* [WHAT YOU SHOULD DO]:
Could you copy the data that follows exactly as written, but drop the pictures?

*** EXTRACTED INFORMATION Section Begins ***

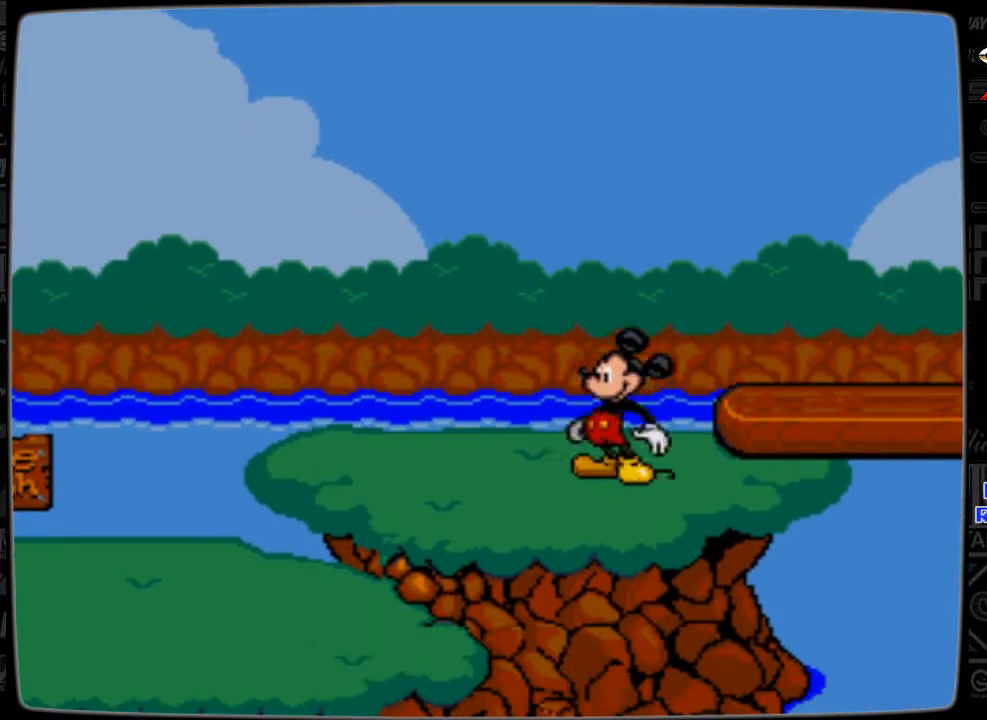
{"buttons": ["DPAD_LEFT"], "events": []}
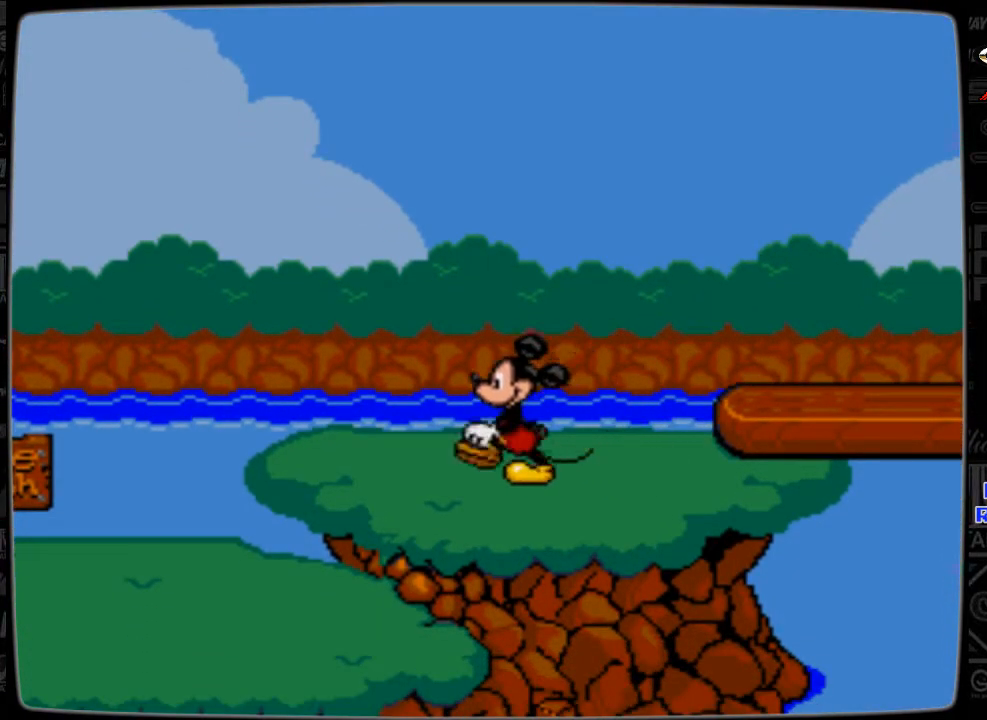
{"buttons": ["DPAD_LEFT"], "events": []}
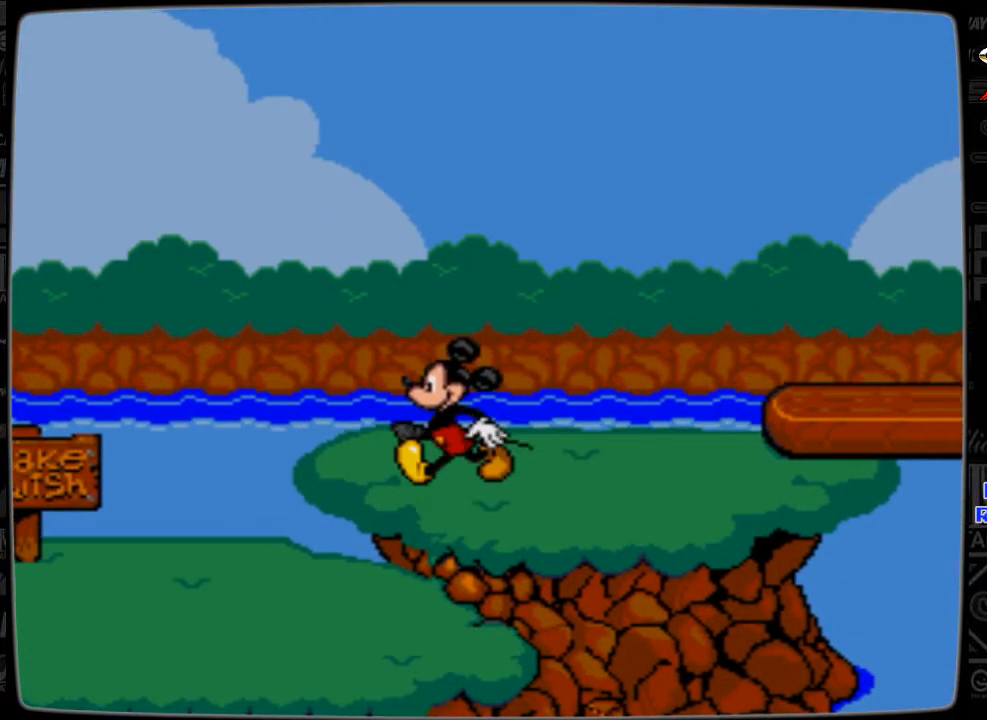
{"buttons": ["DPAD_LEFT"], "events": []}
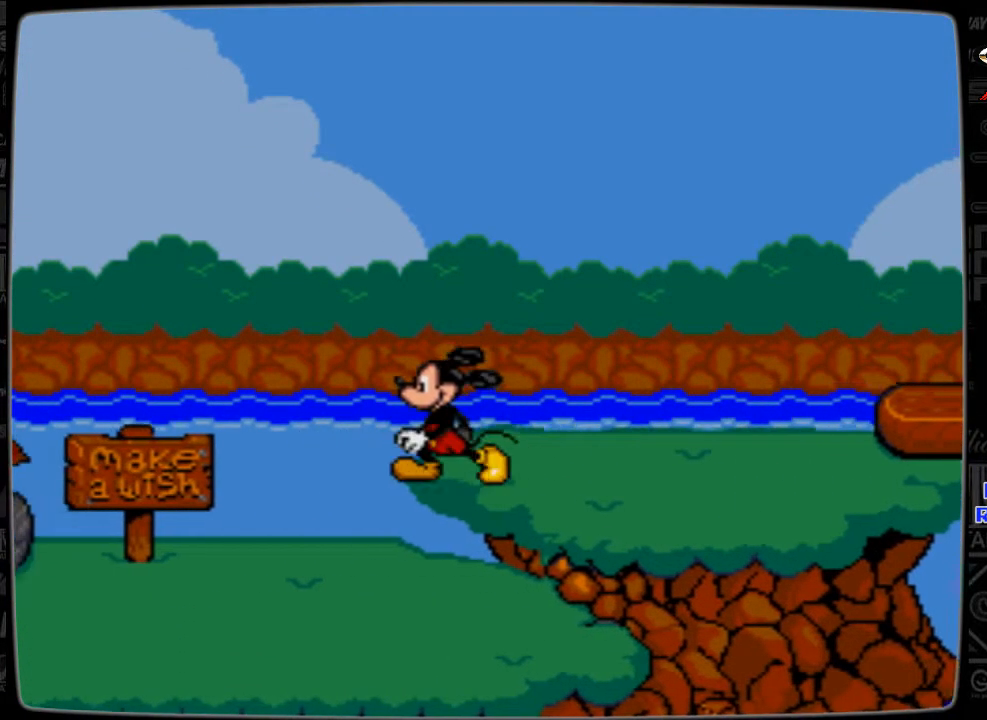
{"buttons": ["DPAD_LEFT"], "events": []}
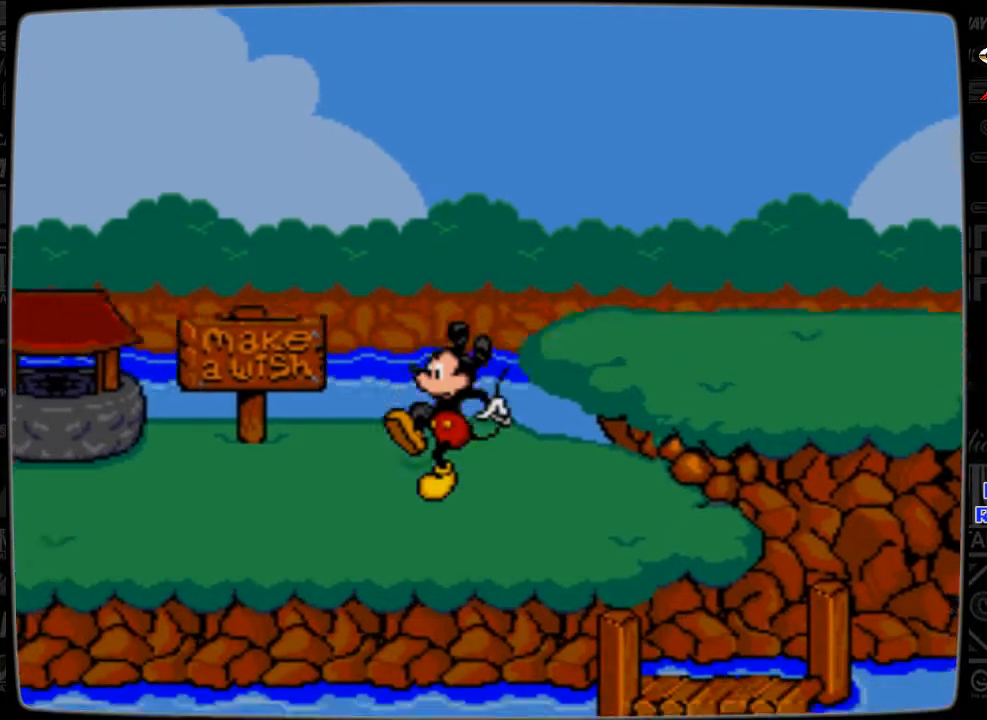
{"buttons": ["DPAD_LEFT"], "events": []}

*** EXTRACTED INFORMATION Section Ends ***

* [THE COMPLETED TASK]:
{"buttons": ["DPAD_LEFT"], "events": []}
{"buttons": ["DPAD_LEFT"], "events": []}
{"buttons": ["DPAD_LEFT"], "events": []}
{"buttons": ["DPAD_LEFT"], "events": []}
{"buttons": ["DPAD_LEFT"], "events": []}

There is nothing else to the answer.